# [BRANO CITATO]

● ● ●

Non esiste nessuna ragione di urgenza perché la Camera provveda all’ultima e definitiva votazione di una riforma che dovrebbe entrare in vigore nel 2023. Al contrario è indispensabile far precedere la riforma costituzionale da una profonda modifica della legge elettorale vigente, che va cambiata proprio per mantenere in vita le garanzie della rappresentanza politica, visto che la riduzione del numero dei parlamentari, incrementando notevolmente l’ampiezza dei collegi, accresce la distanza fra gli eletti e gli elettori.
Comunicato del Coordinamento per la democrazia costituzionale.
Roma,9 settembre 2019
Nel suo discorso programmatico il Presidente Conte ha
ribadito l’intenzione di “chiedere l'inserimento nel primo calendario utile
della Camera dei deputati del disegno di legge costituzionale che prevede la riduzione
del numero dei parlamentari – precisando che- questa riforma dovrà essere
affiancata da un percorso volto a incrementare le garanzie costituzionali e di
rappresentanza democratica, anche favorendo l'accesso democratico alle
formazioni minori e assicurando, nello stesso tempo, il pluralismo politico e
il pluralismo territoriale. In particolare, occorrerà avviare un percorso di
riforma quanto più possibile condiviso del sistema elettorale, avviando
contestualmente un percorso per incrementare le garanzie costituzionali, di
rappresentanza democratica, assicurando il pluralismo politico e territoriale.”
Non è accettabile l’idea che prima di tutto debba procedersi
alla riduzione dei parlamentari per poi passare in un secondo momento a
delineare un nuovo sistema elettorale e procedere ad ulteriori modifiche della
Costituzione
In realtà non esiste nessuna ragione di urgenza perché la
Camera provveda all’ultima e definitiva votazione di una riforma che dovrebbe
entrare in vigore nel 2023. Al contrario è indispensabile far precedere la
riforma costituzionale da una profonda modifica della legge elettorale vigente,
che va cambiata proprio per mantenere in vita le garanzie della rappresentanza
politica, visto che la riduzione del numero dei parlamentari, incrementando
notevolmente l’ampiezza dei collegi, accresce la distanza fra gli eletti e gli
elettori.
La riduzione del numero dei parlamentari renderebbe
palesemente incostituzionale la legge elettorale vigente, comprimendo il
pluralismo e provocando una inaccettabile distorsione fra la volontà espressa
dagli elettori ed il risultato in termini di seggi.
Per mantenere viva la rappresentanza “assicurando il
pluralismo politico e territoriale”, l’unica strada è quella di adottare un
sistema elettorale proporzionale, che garantisca ai cittadini l’eguaglianza
nell’espressione del voto e la libertà di scegliersi i propri rappresentanti e
quindi non e' accettabile raddoppiare di fatto l’attuale soglia di accesso alla
Camera.

● ● ●

# [MATERIALE FORNITO]
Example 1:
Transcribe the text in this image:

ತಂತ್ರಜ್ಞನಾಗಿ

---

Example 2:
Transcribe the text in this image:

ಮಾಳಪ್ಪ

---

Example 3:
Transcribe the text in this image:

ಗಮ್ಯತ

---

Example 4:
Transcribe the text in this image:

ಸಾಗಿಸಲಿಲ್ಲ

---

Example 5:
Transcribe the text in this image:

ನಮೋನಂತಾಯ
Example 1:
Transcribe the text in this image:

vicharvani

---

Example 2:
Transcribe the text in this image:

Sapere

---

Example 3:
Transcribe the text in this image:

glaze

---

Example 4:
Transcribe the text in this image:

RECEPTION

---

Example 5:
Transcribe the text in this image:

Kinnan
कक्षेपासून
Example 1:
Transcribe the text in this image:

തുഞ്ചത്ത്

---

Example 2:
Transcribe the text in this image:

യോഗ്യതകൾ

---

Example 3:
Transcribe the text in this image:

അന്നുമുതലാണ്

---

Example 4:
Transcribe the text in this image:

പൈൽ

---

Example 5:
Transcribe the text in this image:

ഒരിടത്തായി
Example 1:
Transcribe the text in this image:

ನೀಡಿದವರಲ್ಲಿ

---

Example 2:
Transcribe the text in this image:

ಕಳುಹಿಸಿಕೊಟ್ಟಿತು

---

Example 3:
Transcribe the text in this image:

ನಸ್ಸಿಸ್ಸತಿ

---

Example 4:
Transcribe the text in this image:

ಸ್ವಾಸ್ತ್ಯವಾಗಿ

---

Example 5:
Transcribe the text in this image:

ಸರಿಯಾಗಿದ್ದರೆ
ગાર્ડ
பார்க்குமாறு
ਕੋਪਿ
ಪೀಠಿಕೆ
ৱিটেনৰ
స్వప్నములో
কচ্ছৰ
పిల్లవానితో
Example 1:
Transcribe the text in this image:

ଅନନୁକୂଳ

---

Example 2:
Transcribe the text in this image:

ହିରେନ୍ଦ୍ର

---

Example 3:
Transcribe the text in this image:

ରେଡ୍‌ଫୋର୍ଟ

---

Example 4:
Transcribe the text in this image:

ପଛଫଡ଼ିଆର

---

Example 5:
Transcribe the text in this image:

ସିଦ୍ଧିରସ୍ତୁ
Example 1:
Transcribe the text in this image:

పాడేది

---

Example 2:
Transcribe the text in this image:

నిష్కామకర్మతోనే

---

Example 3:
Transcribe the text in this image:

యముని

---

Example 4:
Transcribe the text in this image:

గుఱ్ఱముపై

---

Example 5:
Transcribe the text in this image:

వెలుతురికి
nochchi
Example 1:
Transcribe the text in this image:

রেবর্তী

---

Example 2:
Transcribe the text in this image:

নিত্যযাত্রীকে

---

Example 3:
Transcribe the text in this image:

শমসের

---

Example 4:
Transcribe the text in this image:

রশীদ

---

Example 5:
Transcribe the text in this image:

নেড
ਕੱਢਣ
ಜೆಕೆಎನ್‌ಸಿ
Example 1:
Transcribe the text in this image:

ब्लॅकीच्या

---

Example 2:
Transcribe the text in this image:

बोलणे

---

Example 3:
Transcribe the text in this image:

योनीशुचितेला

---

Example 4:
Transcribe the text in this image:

● ● ●

# [CONSEGNA]
Per favore, riscrivi in forma più breve il paragrafo del comunicato che inizia con «Per mantenere viva la rappresentanza», conservandone i fatti principali.

# [SOLUZIONE]
Per preservare la rappresentanza e il pluralismo politico e territoriale serve un sistema elettorale proporzionale. Questo sistema garantisce ai cittadini l'eguaglianza del voto e la libertà di scegliere i propri rappresentanti. Perciò non è accettabile raddoppiare di fatto l'attuale soglia di accesso alla Camera.